FELIPE POLLERI
ME ASALTA UN así llamado "temor reverencial" cada vez que me propongo escribir sobre Juan Rulfo. Una anécdota: hacía años que no lo releía cuando, gracias a un impulso repentino, me pasé buena parte de la noche haciéndole los honores; al otro día, en mi lugar de trabajo en la Biblioteca Nacional, me enteré de que Rulfo acababa de morir. Fue una casualidad; no soy de los que creen en la telepatía o la orinoterapia. Pero de hecho siempre me sentí profundamente hermanado a ese hombre sombrío, a su aura negra; a ese hombre que siempre parecía estar triste o asustado por alguna visión de ultratumba.
Su estilo único y perfecto, unido a su desesperado pesimismo, no tan desesperado (se autodenominaba "católico"), que distingue a sus dos breves obras maestras, dicen algunos que retrató para siempre la carne y el espíritu de los mexicanos. Pero yo no soy mexicano, ni mesoamericano (vine de los barcos) y siento que me retrata de pies a cabeza. Pedro Páramo, su breve novela, y El llano en llamas, su breve libro de cuentos, hablan de la orfandad y de la muerte: temas universales, si los hay.

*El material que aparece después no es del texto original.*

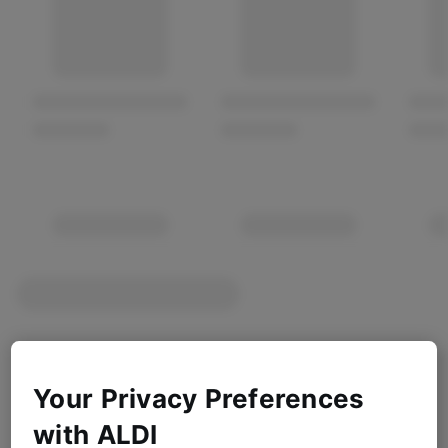
Your Privacy Preferences
with ALDI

Rulfo, huérfano a temprana edad, porque su padre fue abatido en la Revolución Cristera (una de esas revoluciones delirantes que caracterizan a los mexicanos como las calaveras de azúcar), tuvo que convertirse, en forma posiblemente involuntaria (y aquí, tratándose de Rulfo, sí creo que hay escritores condenados a su obra), en la voz de los huérfanos y en la voz de los muertos. O, al menos, esa es "la figura en el tapiz" que se descubre en sus descripciones de la tragedia mexicana. Rulfo no tuvo otra alternativa que escribir. Hijos contra padres, padres contra hijos, hijos muertos que visitan a sus padres muertos, como en Pedro Páramo, donde los "murmullos" de los difuntos componen la definitiva sinfonía a nuestro final, hijos que matan a sus padres o los dejan morir y viceversa, o el hermano que mata al hermano o los mexicanos matándose entre sí porque "somos muy pobres" y no "nos han dado la tierra", porque no tenemos nada salvo la vida y hay que matar para conservarla un rato más. "¡Diles que no me maten!", le suplica el padre al hijo. "Se les afigurará que te ha comido el coyote", se dice el hijo, "cuando te vean con esa cara llena de boquetes por tanto tiro de gracia como te dieron".